In the ensuing security situation that is likely to unravel in Afghanistan and Pakistan, the United States may have no choice but for a military intervention against Pakistan itself both to stop Pakistan Army double-timing the United States in Afghanistan and to secure Pakistan Army nukes.
Middle East turbulence is impacting the United States and generating negative responses in the Syrian domestic conflict. The United States in its eagerness to bring about a regime change is heading towards a military solution rather than a political solution of the domestic conflict. One would not be surprised if the United States would adopt the destabilising path of a swift military intervention along with its NATO allies. Here again it would not be a “war of necessity” but a “war of choice”.
Iran is another example where the United States may be forced soon into a “war of choice “rather than a “war of necessity”. If the United Sates could make India live with a nuclearized Pakistan there is no reason why the United States cannot make its Middle East allies live with a nuclearized Iran. And why the US inaction against North Korea?
The United States would require fateful decisions to be made in relation to the nipping in the bud the resurgence of Al Qaeda in Northern Africa and the Middle East.

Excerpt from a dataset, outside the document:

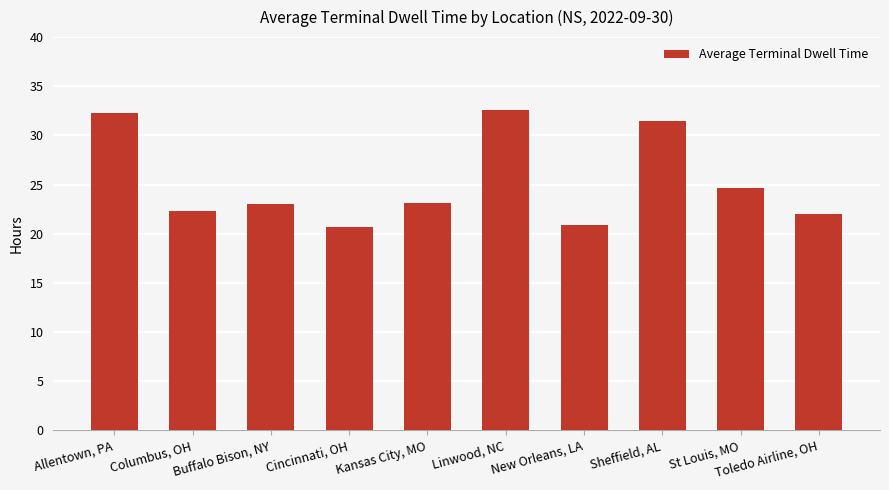

What is the average value?

25.3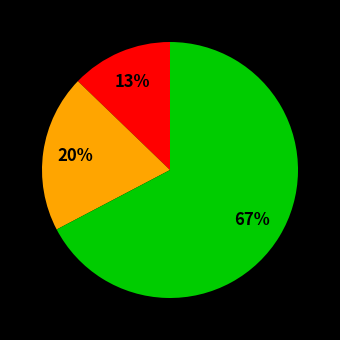

How many slices are in this pie chart?

3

In the Asia Pacific lies the biggest strategic and military challenge for the United States. The not so peaceful military rise of China is not only a direct challenge to United States global strategic leadership but also to the security and stability of American Allies in the region. China has all the attributes of a global power in abundance and has been biding its time to assert that power. President Obama has already bitten the bullet to confront that possibility by the US strategic pivot to Asia Pacific which in essence is a containment strategy aimed at China.
Implicit in this strategy is a long drawn out “Cold War” between the United States and China which promises to be more intense in strategic brinkmanship than the earlier Cold War between the West and the Soviet Union and its allies. Spill-overs in terms of short limited wars or military interventions or military confrontations cannot be ruled out.

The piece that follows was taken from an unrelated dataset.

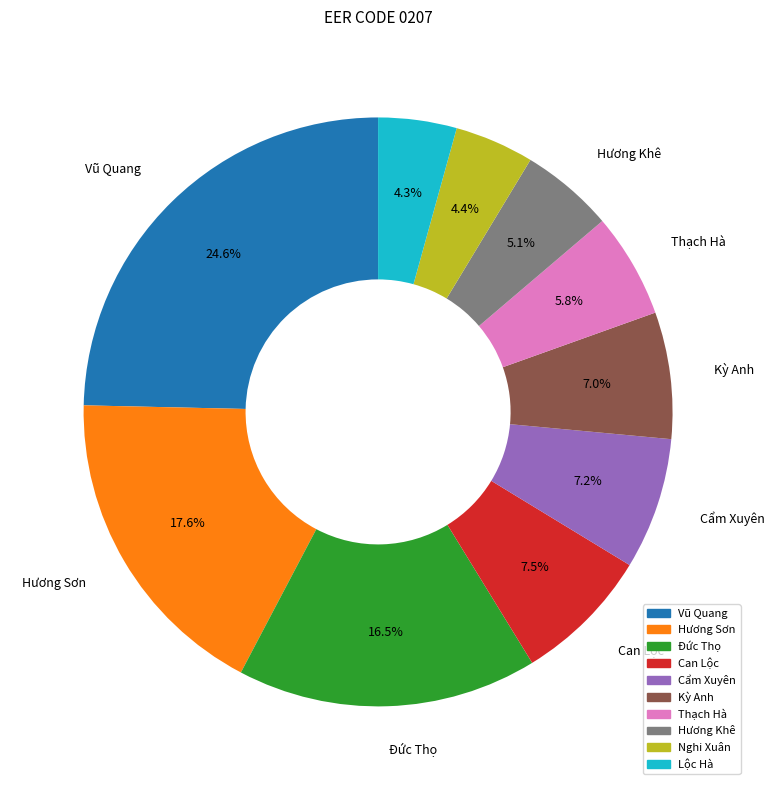

What percentage is NOT represented by Cẩm Xuyên?

92.8%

The other major point made above by President Obama is that the United States would not shirk to defend the American people and American values through strength of arms and rule of law. This assertion declaratory in nature makes it clear the sequence that the United States would adopt. In any case no country in the world including the United States itself has bothered about international law and conventions when it comes to upholding American security interests.

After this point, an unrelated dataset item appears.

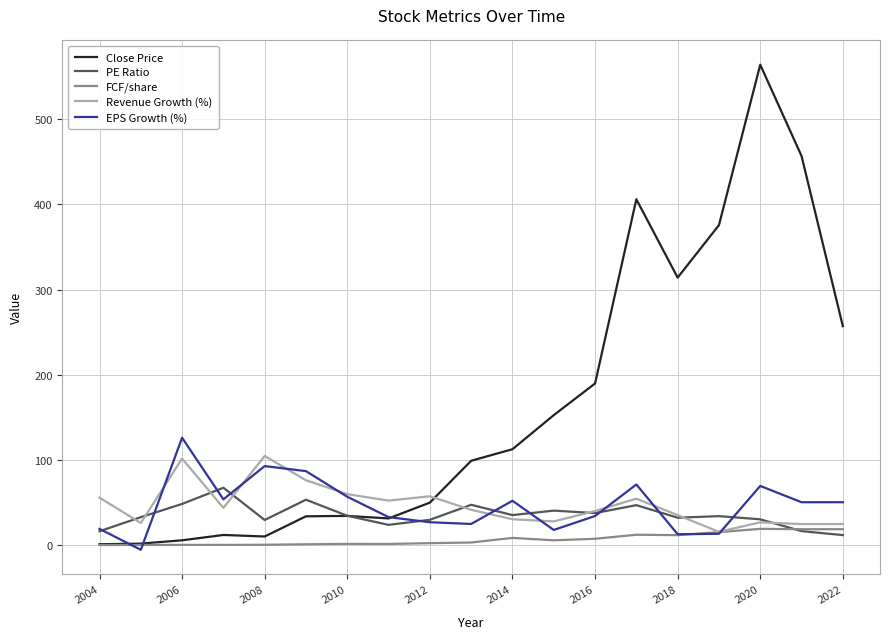

What are all the series names shown in the legend?

Close Price, PE Ratio, FCF/share, Revenue Growth (%), EPS Growth (%)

Defence of the American people and defence of American values are far too wide terms which can imperially be stretched and overstretched by the United States to justify its wars and military interventions. Most of these would fall into the pattern of “wars of choice”.
In view of the foregoing discussion it should be fairly evident by now that “enduring security” and ‘lasting peace” are a luxury which the United States can ill-afford or would be inclined to opt for. Opting for the latter course would entail conceding United States global strategic primacy and predominance. Wars and military interventions seem to be a part of United States Manifest Destiny as long as it wishes to uphold its status as the singular global superpower.